Neuro Oncol. 2026 Feb 5:noag026. doi: 10.1093/neuonc/noag026. Online ahead of print.

Abstract

Background: IDH-wildtype Glioblastoma (GB) is the most prevalent primary malignant CNS tumour in adults. The standard treatment regimen involves radiotherapy, which can cause radionecrotic (postactinic) changes as a late-onset treatment complication. While radiation is thought to mainly affect resident brain tissue, progressive GB and radionecrotic changes can be challenging to differentiate, as they may present with similar symptoms and appear alike on MRI. Therefore, histopathological examination remains the gold standard of diagnostics.

Methods: The cohort comprised ten samples from nine patients diagnosed with GB, all of whom underwent first-line standard of care treatment including surgery, radio- and chemotherapy with temozolomide. Subsequent radiological examination identified tumour progression in all patients, thus necessitating a second surgery. Following histopathological examination of the material collected from the second surgery, four patients were histologically diagnosed with tumour recurrence, four exhibited no evidence of recurrence but manifested with radionecrotic changes, and one patient demonstrated both. The spatial single cell transcriptomic profiling of the samples was conducted using the Xenium platform.

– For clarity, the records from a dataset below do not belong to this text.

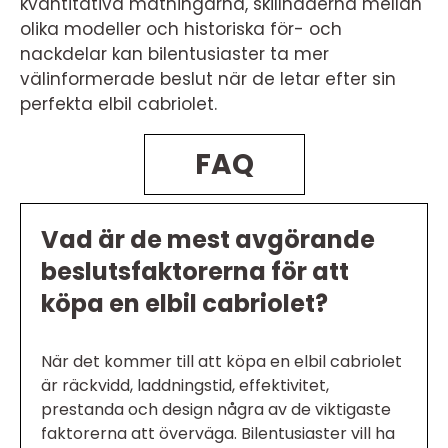
kvantitativa mätningarna, skillnaderna mellan
olika modeller och historiska för- och
nackdelar kan bilentusiaster ta mer
välinformerade beslut när de letar efter sin
perfekta elbil cabriolet.
FAQ
Vad är de mest avgörande
beslutsfaktorerna för att
köpa en elbil cabriolet?
När det kommer till att köpa en elbil cabriolet
är räckvidd, laddningstid, effektivitet,
prestanda och design några av de viktigaste
faktorerna att överväga. Bilentusiaster vill ha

Results: We generated a comprehensive spatial single cell transcriptomic atlas of progressive GB and brain tissue with radionecrotic changes. Tumour cells were detected in samples from both groups. The employment of the dataset revealed that progressive GB samples contained OPC/NPC-like and proliferating tumour cells with high EGFR expression. Conversely, in samples with radionecrotic changes, tumour cells downregulated their EGFR expression even in the presence of gene amplification and did not show proliferation markers. Additionally, border-associated macrophages infiltrated the tissue and might have promoted gliosis in samples with radionecrotic changes.

Conclusions: This study delineates a complex spatial architecture of brain tissue with post-treatment changes and its discrepancies from progressive GB, thus facilitating future research into novel treatment strategies.

Keywords: glioblastoma; necrosis; radiation; recurrence; spatial single cell transcriptomics.